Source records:

━━━━━━━━━━━━━━━━━━━━━━━━━━━━━━

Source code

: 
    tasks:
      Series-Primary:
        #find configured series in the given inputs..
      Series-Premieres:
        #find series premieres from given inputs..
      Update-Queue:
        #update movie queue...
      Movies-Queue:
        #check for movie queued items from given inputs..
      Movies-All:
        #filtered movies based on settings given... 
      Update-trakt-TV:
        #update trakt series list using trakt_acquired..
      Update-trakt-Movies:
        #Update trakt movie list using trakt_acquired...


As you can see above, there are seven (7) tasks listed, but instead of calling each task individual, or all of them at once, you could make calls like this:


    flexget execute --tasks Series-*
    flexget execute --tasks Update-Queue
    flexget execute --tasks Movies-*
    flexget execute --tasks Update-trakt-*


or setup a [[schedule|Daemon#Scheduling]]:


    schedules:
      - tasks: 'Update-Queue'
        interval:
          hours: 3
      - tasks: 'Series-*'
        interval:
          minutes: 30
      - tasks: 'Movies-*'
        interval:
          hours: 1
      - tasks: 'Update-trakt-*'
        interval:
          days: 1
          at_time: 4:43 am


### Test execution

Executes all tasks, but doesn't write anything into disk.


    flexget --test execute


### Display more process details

━━━━━━━━━━━━━━━━━━━━━━━━━━━━━━

A verbatim repeat of all the entries above is the required answer.

Source code

: 
    tasks:
      Series-Primary:
        #find configured series in the given inputs..
      Series-Premieres:
        #find series premieres from given inputs..
      Update-Queue:
        #update movie queue...
      Movies-Queue:
        #check for movie queued items from given inputs..
      Movies-All:
        #filtered movies based on settings given... 
      Update-trakt-TV:
        #update trakt series list using trakt_acquired..
      Update-trakt-Movies:
        #Update trakt movie list using trakt_acquired...


As you can see above, there are seven (7) tasks listed, but instead of calling each task individual, or all of them at once, you could make calls like this:


    flexget execute --tasks Series-*
    flexget execute --tasks Update-Queue
    flexget execute --tasks Movies-*
    flexget execute --tasks Update-trakt-*


or setup a [[schedule|Daemon#Scheduling]]:


    schedules:
      - tasks: 'Update-Queue'
        interval:
          hours: 3
      - tasks: 'Series-*'
        interval:
          minutes: 30
      - tasks: 'Movies-*'
        interval:
          hours: 1
      - tasks: 'Update-trakt-*'
        interval:
          days: 1
          at_time: 4:43 am


### Test execution

Executes all tasks, but doesn't write anything into disk.


    flexget --test execute


### Display more process details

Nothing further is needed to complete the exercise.